■ Exercise requirements:
Report back each line of the records that contains the string "Software".
Available data section start
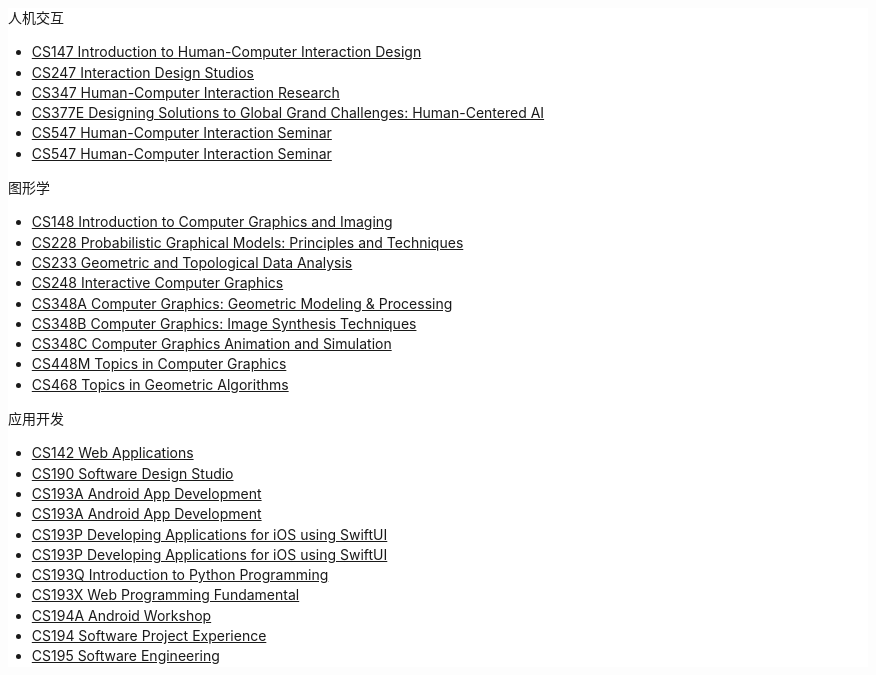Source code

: 人机交互

- [CS147 Introduction to Human-Computer Interaction Design](https://link.zhihu.com/?target=https%3A//hci.stanford.edu/courses/cs147/2019/au/)
- [CS247 Interaction Design Studios](https://link.zhihu.com/?target=https%3A//hci.stanford.edu/courses/cs247/2019-winter/)
- [CS347 Human-Computer Interaction Research](https://link.zhihu.com/?target=https%3A//cs347.stanford.edu/2020/)
- [CS377E Designing Solutions to Global Grand Challenges: Human-Centered AI](https://link.zhihu.com/?target=https%3A//hci.stanford.edu/courses/cs377e/2019/sp/)
- [CS547 Human-Computer Interaction Seminar](https://link.zhihu.com/?target=https%3A//hci.stanford.edu/courses/cs547/)
- [CS547 Human-Computer Interaction Seminar](https://link.zhihu.com/?target=https%3A//www.youtube.com/playlist%3Flist%3DPLoROMvodv4rMyupDF2O00r19JsmolyXdD)

图形学

- [CS148 Introduction to Computer Graphics and Imaging](https://link.zhihu.com/?target=https%3A//web.stanford.edu/class/cs148/lectures.html)
- [CS228 Probabilistic Graphical Models: Principles and Techniques](https://link.zhihu.com/?target=https%3A//cs228.stanford.edu/)
- [CS233 Geometric and Topological Data Analysis](https://link.zhihu.com/?target=http%3A//graphics.stanford.edu/courses/cs233-20-spring/)
- [CS248 Interactive Computer Graphics](https://link.zhihu.com/?target=http%3A//cs248.stanford.edu/winter20/)
- [CS348A Computer Graphics: Geometric Modeling & Processing](https://link.zhihu.com/?target=http%3A//graphics.stanford.edu/courses/cs348a-20-winter/)
- [CS348B Computer Graphics: Image Synthesis Techniques](https://link.zhihu.com/?target=http%3A//graphics.stanford.edu/courses/cs348b/)
- [CS348C Computer Graphics Animation and Simulation](https://link.zhihu.com/?target=http%3A//graphics.stanford.edu/courses/cs348c/)
- [CS448M Topics in Computer Graphics](https://link.zhihu.com/?target=https%3A//graphics.stanford.edu/courses/cs448-04-spring/schedule.html)
- [CS468 Topics in Geometric Algorithms](https://link.zhihu.com/?target=http%3A//graphics.stanford.edu/courses/cs468-20-fall/)

应用开发

- [CS142 Web Applications](https://link.zhihu.com/?target=https%3A//web.stanford.edu/class/cs142/)
- [CS190 Software Design Studio](https://link.zhihu.com/?target=https%3A//web.stanford.edu/~ouster/cgi-bin/cs190-winter20/index.php)
- [CS193A Android App Development](https://link.zhihu.com/?target=http%3A//web.stanford.edu/class/cs193a/)
- [CS193A Android App Development](https://link.zhihu.com/?target=https%3A//www.youtube.com/playlist%3Flist%3DPL-h0BZdG_K4n0ZKI7865AbTSVnr3QNmPj)
- [CS193P Developing Applications for iOS using SwiftUI](https://link.zhihu.com/?target=https%3A//web.stanford.edu/class/cs193p/)
- [CS193P Developing Applications for iOS using SwiftUI](https://link.zhihu.com/?target=https%3A//www.youtube.com/playlist%3Flist%3DPLpGHT1n4-mAtTj9oywMWoBx0dCGd51_yG)
- [CS193Q Introduction to Python Programming](https://link.zhihu.com/?target=https%3A//web.stanford.edu/class/cs193q/)
- [CS193X Web Programming Fundamental](https://link.zhihu.com/?target=https%3A//web.stanford.edu/class/archive/cs/cs193x/cs193x.1176/lectures/)
- [CS194A Android Workshop](https://link.zhihu.com/?target=https%3A//web.stanford.edu/class/cs194a/)
- [CS194 Software Project Experience](https://link.zhihu.com/?target=https%3A//web.stanford.edu/class/cs194/)
- [CS195 Software Engineering](https://link.zhihu.com/?target=http%3A//web.stanford.edu/class/cs195/)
Available data section end
■ Your solution:
- [CS190 Software Design Studio](https://link.zhihu.com/?target=https%3A//web.stanford.edu/~ouster/cgi-bin/cs190-winter20/index.php)
- [CS194 Software Project Experience](https://link.zhihu.com/?target=https%3A//web.stanford.edu/class/cs194/)
- [CS195 Software Engineering](https://link.zhihu.com/?target=http%3A//web.stanford.edu/class/cs195/)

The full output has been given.